New Delhi:
A recent report argues that Pakistan’s fragile economy, ongoing political turbulence, and strong reliance on Western funding make it an unlikely fit for the New Development Bank (NDB).
The same Star Saturday analysis adds that the ongoing India‑Pakistan tensions act like a “cherry on top,” eroding confidence in Pakistan’s suitability and effectiveness as an NDB member.
Critics contend that Beijing may hesitate to champion Pakistan within BRICS, fearing the Pakistani government could become a liability because of its internal instability.
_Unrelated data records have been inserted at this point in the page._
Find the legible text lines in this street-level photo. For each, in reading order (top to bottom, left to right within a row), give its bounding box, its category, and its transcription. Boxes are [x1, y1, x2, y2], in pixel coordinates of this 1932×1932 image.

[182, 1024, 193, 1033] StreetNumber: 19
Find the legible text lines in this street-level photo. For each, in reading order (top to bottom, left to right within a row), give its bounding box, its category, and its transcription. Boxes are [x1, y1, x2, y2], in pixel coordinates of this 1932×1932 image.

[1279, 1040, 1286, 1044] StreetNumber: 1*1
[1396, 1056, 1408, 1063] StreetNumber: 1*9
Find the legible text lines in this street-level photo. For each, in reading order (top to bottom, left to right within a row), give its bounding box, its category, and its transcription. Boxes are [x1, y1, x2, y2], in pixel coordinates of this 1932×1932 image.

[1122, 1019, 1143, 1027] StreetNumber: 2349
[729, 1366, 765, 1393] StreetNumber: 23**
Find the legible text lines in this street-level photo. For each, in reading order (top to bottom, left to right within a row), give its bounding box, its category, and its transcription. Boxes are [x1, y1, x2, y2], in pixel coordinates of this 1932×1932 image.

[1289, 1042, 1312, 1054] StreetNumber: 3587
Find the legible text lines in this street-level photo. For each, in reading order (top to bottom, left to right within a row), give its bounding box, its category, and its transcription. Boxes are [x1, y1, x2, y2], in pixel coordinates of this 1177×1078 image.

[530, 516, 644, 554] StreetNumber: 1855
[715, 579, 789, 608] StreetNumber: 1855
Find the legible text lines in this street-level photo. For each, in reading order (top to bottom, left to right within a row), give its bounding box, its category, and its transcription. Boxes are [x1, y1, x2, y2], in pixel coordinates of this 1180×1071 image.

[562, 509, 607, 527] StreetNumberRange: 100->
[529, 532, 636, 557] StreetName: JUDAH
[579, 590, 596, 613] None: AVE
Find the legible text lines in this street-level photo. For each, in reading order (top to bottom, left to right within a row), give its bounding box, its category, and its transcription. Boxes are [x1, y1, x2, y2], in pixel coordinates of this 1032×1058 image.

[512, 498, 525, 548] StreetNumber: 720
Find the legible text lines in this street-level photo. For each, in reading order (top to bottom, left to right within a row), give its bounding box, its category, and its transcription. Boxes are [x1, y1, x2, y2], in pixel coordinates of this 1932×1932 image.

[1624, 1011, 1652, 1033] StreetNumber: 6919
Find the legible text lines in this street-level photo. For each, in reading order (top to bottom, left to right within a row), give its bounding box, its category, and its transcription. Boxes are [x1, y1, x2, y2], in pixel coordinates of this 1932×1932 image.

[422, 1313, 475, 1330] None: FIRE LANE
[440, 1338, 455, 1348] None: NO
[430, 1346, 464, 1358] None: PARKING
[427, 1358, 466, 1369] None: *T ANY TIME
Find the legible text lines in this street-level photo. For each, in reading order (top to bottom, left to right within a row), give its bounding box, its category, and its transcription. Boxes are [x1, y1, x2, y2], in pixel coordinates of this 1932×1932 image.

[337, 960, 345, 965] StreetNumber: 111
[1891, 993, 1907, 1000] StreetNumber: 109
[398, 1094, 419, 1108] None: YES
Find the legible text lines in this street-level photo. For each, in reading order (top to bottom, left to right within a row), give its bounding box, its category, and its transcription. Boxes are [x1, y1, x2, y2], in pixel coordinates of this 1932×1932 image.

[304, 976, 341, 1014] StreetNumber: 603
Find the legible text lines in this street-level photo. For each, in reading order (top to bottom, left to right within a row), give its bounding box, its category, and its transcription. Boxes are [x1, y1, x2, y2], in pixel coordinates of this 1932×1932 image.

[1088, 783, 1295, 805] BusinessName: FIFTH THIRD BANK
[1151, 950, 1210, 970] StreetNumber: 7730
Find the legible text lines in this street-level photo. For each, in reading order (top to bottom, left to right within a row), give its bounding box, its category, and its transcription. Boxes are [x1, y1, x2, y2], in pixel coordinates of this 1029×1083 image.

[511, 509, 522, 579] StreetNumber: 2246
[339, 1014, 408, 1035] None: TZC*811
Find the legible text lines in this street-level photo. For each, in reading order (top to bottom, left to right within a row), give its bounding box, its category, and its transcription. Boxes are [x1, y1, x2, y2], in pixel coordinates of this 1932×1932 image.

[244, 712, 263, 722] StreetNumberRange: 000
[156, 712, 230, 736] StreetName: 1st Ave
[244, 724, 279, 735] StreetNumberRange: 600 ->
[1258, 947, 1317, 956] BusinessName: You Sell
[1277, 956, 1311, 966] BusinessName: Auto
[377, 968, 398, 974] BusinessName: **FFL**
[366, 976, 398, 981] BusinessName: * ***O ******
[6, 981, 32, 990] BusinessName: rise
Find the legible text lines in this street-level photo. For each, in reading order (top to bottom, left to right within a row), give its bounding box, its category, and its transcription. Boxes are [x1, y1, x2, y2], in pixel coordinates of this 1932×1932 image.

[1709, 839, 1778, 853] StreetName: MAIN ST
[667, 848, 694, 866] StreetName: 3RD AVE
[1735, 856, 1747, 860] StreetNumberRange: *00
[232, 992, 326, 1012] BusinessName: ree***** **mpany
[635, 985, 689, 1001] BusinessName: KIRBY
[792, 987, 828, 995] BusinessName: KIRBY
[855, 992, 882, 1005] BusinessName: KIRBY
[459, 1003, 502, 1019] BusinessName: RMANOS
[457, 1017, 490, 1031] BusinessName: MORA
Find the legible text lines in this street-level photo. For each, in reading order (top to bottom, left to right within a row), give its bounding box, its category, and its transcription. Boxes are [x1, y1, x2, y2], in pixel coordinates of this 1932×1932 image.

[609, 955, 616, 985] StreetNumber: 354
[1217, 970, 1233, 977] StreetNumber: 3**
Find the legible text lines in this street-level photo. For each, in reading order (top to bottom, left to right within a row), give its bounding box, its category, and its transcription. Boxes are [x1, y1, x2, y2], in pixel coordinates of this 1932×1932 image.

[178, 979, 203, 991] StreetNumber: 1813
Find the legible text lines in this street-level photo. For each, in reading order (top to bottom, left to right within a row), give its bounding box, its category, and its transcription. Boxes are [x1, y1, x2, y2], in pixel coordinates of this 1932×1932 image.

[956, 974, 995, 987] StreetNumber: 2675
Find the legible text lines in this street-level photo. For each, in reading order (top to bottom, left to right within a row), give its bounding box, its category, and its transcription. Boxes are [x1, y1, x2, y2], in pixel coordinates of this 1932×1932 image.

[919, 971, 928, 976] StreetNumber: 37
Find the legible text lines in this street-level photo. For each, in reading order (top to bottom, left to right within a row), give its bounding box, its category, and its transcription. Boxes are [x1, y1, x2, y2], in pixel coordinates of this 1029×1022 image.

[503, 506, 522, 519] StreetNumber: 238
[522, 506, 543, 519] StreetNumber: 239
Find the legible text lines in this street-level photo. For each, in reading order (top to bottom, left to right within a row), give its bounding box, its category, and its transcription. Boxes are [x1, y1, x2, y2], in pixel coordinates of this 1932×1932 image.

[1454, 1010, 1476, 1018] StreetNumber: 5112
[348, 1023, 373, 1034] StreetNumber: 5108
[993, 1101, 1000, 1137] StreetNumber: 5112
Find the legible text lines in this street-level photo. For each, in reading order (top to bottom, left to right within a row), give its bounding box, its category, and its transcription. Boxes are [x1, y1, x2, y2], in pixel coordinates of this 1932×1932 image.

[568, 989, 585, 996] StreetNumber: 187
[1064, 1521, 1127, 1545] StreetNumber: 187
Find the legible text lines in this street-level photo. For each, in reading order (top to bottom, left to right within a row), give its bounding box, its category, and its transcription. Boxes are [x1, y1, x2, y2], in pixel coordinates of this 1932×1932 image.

Experts note that Pakistan would still be able to tap into BRICS’s Contingent Reserve Arrangement (CRA) and benefit from the NDB’s comparatively relaxed lending terms once it joins.
However, easy access to loans without the strict oversight typical of institutions like the IMF may discourage Pakistan from pursuing necessary political or economic reforms.
In fact, evidence that IMF bailouts have successfully addressed Pakistan’s economic issues remains weak, which could expose BRICS to a “free rider” dilemma, creating significant moral‑hazard risks.
Consequently, the report warns that BRICS’s credibility and effectiveness could suffer in the eyes of potential new members and critics, potentially stalling its growth plans.
Since its inception with five founding members and subsequent addition of four new ones, the New Development Bank has strived to gather resources for infrastructure and sustainable development initiatives across emerging and developing economies (EMDCs) over the past decade.
The NDB has issued billions of dollars in bonds across China and other markets, and has approved a total of $39 billion in project financing up to 2024.